▶ [Brief] Which lines of the listing below contain the string "newSketch"? Copy each of them, and treat uppercase and lowercase as different.

-- Given data start --

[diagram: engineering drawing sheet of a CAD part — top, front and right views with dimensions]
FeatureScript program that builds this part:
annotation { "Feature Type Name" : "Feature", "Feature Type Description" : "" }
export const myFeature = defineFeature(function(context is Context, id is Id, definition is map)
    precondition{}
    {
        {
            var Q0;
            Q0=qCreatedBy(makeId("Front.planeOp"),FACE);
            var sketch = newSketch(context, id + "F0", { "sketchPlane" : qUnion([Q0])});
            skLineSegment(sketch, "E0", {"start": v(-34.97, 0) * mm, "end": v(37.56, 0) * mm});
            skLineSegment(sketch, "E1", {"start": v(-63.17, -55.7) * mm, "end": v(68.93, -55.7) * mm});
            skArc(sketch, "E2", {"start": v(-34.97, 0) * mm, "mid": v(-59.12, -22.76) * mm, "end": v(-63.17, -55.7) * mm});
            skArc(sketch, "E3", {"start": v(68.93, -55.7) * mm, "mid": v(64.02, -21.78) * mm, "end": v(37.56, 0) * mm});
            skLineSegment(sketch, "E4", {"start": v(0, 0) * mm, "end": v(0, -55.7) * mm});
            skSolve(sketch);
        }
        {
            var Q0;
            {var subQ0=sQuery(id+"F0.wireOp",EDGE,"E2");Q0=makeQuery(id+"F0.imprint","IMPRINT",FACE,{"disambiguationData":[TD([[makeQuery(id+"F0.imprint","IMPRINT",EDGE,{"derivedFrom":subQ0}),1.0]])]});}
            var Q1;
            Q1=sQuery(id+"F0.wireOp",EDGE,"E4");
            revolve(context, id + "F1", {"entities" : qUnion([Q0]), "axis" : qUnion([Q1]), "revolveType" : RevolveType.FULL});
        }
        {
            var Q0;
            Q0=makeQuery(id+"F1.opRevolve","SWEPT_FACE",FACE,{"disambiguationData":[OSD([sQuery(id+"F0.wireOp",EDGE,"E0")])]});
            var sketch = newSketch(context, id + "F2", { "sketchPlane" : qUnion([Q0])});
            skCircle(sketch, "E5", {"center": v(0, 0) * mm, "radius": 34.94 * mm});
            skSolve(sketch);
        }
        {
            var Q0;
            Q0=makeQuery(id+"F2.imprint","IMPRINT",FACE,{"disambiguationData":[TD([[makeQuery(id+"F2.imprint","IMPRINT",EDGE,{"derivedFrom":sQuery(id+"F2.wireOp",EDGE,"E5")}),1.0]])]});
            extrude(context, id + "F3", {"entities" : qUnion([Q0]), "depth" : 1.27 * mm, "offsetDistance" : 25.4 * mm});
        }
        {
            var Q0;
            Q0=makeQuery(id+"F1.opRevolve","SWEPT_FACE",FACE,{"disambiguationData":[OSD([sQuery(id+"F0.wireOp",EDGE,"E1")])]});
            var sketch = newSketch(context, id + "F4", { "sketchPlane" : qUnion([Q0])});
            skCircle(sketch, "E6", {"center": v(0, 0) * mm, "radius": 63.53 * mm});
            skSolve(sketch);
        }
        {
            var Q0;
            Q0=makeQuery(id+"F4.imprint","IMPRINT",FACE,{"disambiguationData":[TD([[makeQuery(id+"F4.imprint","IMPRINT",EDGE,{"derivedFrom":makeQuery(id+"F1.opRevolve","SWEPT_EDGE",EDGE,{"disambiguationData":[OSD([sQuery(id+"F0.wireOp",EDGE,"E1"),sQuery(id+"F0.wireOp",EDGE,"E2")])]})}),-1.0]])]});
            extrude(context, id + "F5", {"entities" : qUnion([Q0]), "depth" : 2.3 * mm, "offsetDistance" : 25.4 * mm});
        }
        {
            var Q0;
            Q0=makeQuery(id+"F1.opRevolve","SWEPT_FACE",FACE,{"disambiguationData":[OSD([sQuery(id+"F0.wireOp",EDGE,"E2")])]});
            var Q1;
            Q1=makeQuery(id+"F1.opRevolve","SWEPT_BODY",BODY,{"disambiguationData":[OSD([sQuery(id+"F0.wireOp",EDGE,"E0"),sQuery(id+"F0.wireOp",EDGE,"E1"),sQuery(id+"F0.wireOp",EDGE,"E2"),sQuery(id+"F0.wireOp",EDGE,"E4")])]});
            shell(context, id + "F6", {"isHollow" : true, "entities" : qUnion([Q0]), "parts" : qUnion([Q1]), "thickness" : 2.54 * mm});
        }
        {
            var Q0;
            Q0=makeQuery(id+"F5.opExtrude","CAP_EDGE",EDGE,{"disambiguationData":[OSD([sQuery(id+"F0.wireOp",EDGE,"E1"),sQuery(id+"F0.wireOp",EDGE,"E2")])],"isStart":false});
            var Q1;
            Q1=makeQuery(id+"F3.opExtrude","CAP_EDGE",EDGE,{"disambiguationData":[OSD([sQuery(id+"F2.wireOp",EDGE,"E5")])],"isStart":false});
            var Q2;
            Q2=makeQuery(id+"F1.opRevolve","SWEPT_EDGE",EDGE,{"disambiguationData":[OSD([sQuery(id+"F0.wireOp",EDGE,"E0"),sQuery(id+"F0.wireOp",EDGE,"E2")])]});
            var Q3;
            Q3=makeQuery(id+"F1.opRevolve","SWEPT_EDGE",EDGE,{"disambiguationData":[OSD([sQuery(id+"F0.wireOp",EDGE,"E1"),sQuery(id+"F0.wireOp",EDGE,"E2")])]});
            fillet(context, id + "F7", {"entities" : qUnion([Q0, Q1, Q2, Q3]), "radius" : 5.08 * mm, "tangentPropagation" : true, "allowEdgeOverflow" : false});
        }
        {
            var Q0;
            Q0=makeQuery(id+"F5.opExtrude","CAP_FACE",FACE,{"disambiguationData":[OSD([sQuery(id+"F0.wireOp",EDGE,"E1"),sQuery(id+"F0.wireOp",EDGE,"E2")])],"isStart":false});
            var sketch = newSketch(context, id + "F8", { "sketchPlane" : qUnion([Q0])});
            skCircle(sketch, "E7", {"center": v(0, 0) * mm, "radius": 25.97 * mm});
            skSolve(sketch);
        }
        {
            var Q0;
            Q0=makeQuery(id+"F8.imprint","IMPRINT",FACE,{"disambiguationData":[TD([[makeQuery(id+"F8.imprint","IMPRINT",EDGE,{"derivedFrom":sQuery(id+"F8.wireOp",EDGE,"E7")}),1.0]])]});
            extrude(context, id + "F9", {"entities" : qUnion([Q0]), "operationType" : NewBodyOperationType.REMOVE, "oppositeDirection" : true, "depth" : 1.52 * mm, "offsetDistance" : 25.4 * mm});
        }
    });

-- Given data end --

▶ [Exercise answer]
            var sketch = newSketch(context, id + "F0", { "sketchPlane" : qUnion([Q0])});
            var sketch = newSketch(context, id + "F2", { "sketchPlane" : qUnion([Q0])});
            var sketch = newSketch(context, id + "F4", { "sketchPlane" : qUnion([Q0])});
            var sketch = newSketch(context, id + "F8", { "sketchPlane" : qUnion([Q0])});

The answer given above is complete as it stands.